■ **The input**:

┌────────

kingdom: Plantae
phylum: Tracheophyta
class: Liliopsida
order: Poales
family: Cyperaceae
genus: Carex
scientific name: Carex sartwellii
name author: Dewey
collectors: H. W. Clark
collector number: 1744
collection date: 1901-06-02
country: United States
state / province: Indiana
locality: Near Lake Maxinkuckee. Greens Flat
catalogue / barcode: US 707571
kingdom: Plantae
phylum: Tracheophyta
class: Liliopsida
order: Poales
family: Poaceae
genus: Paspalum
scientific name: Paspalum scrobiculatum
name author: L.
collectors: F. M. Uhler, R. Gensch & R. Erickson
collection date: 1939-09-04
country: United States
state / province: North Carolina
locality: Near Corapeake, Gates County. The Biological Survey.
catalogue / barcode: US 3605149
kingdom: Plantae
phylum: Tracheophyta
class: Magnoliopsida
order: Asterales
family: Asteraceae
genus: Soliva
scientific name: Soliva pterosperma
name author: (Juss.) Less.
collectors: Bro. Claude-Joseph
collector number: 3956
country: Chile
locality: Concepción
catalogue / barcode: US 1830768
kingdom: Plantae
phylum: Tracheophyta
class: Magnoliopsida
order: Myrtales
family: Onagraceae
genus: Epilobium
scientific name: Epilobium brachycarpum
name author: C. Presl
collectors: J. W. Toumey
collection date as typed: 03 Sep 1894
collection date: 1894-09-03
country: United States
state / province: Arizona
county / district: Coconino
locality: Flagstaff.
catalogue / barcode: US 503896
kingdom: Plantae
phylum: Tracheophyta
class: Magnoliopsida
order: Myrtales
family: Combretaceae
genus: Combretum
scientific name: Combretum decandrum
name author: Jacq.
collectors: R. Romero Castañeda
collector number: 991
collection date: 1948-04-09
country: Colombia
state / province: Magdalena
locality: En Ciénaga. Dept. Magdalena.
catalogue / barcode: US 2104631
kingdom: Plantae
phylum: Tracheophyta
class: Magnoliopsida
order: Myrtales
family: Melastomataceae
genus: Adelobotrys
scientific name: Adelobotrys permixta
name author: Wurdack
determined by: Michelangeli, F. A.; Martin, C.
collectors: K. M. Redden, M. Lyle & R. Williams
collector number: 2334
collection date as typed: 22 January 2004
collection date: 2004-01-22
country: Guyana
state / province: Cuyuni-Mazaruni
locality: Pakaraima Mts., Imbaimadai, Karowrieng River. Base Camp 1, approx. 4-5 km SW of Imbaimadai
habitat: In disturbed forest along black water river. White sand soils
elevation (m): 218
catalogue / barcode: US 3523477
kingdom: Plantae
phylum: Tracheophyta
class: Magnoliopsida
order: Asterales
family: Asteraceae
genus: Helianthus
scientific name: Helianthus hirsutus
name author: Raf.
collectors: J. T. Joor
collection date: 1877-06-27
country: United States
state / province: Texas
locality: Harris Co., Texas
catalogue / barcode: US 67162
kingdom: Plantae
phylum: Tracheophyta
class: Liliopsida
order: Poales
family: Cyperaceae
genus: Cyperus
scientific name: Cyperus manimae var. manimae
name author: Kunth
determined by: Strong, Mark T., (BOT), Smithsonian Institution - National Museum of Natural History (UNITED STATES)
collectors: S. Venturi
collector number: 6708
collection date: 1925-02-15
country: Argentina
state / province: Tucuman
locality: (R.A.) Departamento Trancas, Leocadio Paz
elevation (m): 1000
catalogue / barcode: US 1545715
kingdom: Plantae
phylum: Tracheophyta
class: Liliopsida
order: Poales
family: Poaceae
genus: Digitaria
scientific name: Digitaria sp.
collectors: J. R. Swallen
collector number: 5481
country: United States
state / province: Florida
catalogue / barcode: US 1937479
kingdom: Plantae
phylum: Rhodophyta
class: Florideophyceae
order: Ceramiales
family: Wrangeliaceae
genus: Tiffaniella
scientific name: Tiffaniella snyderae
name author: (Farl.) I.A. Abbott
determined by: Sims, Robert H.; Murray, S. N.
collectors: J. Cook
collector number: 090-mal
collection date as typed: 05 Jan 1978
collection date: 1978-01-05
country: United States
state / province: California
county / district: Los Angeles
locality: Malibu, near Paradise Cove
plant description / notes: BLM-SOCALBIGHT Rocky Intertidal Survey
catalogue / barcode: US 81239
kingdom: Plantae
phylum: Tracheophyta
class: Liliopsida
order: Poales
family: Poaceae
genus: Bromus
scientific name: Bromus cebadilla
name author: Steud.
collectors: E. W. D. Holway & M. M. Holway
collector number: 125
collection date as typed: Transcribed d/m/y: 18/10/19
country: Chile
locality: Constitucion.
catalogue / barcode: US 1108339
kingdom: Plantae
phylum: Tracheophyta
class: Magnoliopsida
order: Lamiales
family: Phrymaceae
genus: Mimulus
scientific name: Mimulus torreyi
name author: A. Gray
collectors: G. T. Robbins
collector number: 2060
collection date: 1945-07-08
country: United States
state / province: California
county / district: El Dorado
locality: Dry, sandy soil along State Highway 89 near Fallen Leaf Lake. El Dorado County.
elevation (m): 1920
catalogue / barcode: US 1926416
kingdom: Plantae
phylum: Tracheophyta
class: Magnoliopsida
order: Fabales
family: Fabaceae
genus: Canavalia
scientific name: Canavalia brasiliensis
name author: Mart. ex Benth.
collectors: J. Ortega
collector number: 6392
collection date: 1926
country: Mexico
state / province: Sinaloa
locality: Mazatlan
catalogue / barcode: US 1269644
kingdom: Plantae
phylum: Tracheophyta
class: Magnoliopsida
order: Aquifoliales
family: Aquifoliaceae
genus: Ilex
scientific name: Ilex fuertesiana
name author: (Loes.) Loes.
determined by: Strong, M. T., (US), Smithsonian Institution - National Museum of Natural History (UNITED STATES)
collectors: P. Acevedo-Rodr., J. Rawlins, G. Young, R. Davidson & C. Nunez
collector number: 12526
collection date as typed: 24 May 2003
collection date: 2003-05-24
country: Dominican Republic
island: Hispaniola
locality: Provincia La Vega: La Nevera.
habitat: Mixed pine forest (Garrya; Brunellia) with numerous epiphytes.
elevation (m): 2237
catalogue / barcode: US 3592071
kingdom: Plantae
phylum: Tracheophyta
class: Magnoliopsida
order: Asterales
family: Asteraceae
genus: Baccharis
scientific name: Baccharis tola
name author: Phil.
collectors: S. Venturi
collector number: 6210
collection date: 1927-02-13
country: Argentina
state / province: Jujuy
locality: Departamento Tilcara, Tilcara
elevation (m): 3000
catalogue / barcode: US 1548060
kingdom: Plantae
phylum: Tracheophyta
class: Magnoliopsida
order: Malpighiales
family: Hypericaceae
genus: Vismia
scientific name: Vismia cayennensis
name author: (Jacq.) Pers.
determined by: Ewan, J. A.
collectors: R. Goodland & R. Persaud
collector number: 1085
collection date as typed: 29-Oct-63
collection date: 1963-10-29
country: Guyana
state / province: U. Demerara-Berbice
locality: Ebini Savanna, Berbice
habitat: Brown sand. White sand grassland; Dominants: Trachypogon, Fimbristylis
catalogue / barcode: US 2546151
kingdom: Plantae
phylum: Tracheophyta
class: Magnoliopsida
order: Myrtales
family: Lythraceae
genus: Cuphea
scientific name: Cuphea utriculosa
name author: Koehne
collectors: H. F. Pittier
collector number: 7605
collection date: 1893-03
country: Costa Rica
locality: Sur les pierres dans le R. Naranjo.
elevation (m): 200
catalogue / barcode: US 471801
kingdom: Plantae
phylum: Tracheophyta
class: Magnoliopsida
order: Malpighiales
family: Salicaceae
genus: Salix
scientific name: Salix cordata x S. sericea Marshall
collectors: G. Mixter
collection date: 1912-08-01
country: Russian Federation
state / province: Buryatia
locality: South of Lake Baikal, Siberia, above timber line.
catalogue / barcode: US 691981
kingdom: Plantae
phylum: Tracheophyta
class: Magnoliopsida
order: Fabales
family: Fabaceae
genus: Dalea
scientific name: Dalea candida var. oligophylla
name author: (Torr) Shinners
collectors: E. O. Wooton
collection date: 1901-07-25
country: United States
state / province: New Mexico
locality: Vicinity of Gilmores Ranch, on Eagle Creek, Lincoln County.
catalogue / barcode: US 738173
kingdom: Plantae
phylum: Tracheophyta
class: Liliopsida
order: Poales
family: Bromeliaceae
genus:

└────────

Please copy out the listing from its very first line through and including the line that contains "name author: L.", reproducing each line without any change.

kingdom: Plantae
phylum: Tracheophyta
class: Liliopsida
order: Poales
family: Cyperaceae
genus: Carex
scientific name: Carex sartwellii
name author: Dewey
collectors: H. W. Clark
collector number: 1744
collection date: 1901-06-02
country: United States
state / province: Indiana
locality: Near Lake Maxinkuckee. Greens Flat
catalogue / barcode: US 707571
kingdom: Plantae
phylum: Tracheophyta
class: Liliopsida
order: Poales
family: Poaceae
genus: Paspalum
scientific name: Paspalum scrobiculatum
name author: L.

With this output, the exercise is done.